“If you’re good at something, never do it for free.”
The Dark Knight
Look, I just don’t like superhero films. I know The Dark Knight has a good reputation because of, I don’t know, all the soul-searching or whatever. But as far as I was concerned it might as well have been Smallville without the advantage of Tom Welling: a sequence of increasingly unlikely fight scenes only occasionally enlivened by the amusingly ridiculous figure of a man dressed as an actual bat. I mean, a BAT. Not even a hawk or a wolf. A bat. With an obviously fake voice which, amusingly, kept reminding me of Superhero Cafe on Youtube: “I’m Batman.” How anyone ever manages to take this guy seriously is beyond me.
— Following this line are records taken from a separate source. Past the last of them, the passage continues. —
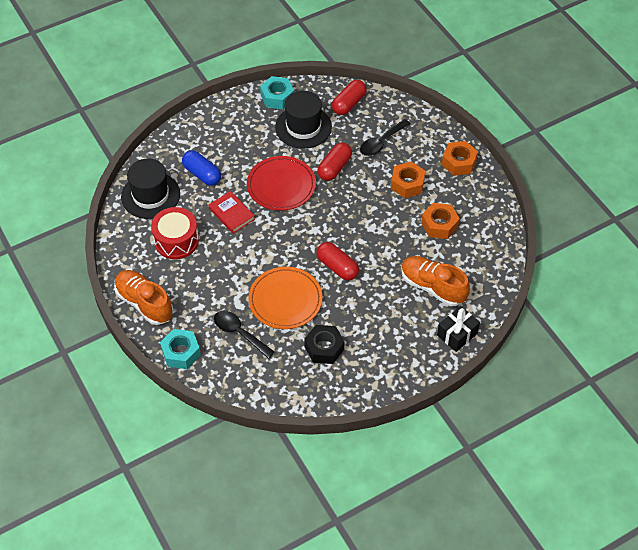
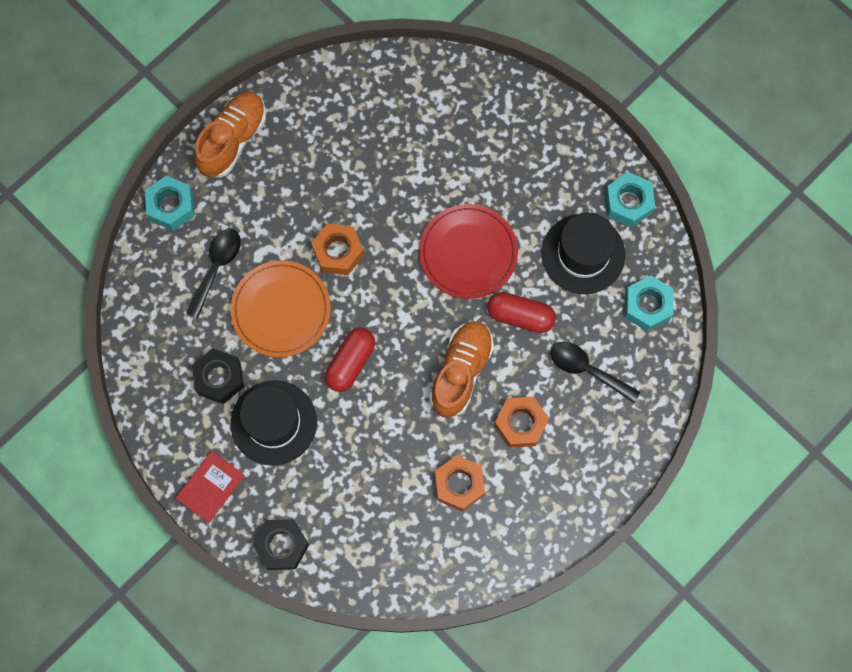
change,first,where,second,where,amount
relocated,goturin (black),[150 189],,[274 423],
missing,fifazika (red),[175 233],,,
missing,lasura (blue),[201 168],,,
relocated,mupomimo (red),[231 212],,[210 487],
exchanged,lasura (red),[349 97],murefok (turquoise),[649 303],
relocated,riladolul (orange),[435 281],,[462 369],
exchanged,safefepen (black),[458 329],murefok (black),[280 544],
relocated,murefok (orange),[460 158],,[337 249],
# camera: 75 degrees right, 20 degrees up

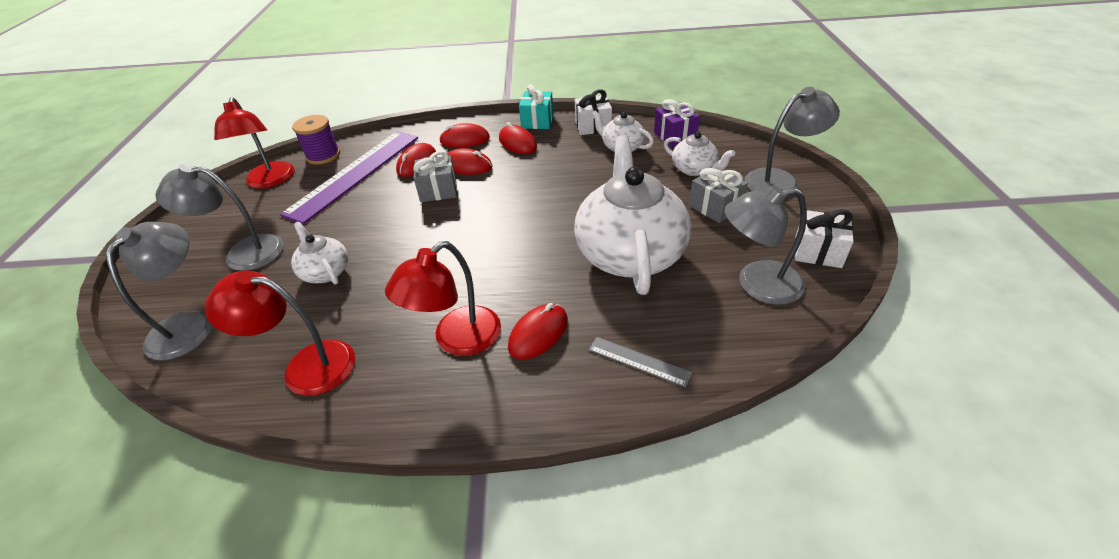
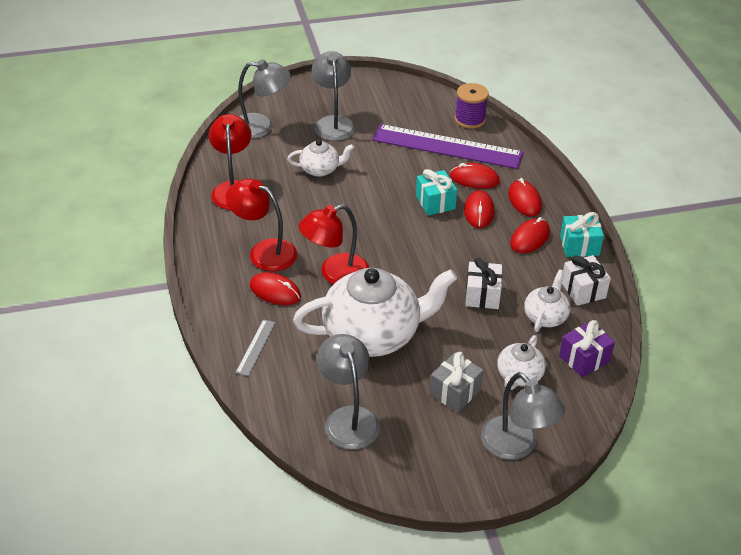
change,first,where,second,where,amount
relocated,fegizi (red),[254 142],,[333 244],
spun,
The film’s good moments are generated exclusively by the presence of the Joker, played manically but compulsively by the late Heath Ledger, who far outshines the dully stereotypical goodness of BATMAN. Ledger manages to pack more complexity and charisma into sixty seconds of the Joker than BATMAN does in three interminable hours of soul-searching. And the film does tap into, and acknowledge, something vital about the relationship between villain and superhero: “What would I be without you?” asks the Joker at one point, adding, terrifyingly, “You…complete…me.“
It’s a pity that this theme isn’t followed up, because it’s undoubtedly the most interesting place the film could have gone. Nothing that BATMAN or his goody-two-shoes compatriots can dream up is anywhere as compelling as the Joker’s insights into the good/evil dynamic; certainly not the ridiculously hyperbolic court cases, the poison which smokes improbably, or the deeply irritating treatment of the film’s single female character, who, despite being a policewoman capable of interviewing suspects, nevertheless needs to be protected from potentially predatory boyfriends by her hunky billionaire best friend (who also happens to be secretly BATMAN). I may be expecting too much from the superhero genre – which is, after all, one of exaggeration and hyperrealism – but I find it all a bit tedious, a bit unimaginative.
Ultimately, despite the compulsive brilliance of the Joker, and a few intriguing moments of Moral Dilemma (uncoincidentally engineered by said villain), The Dark Knight is too long, monotonous and essentially plotless. I’m not holding my breath for the next one.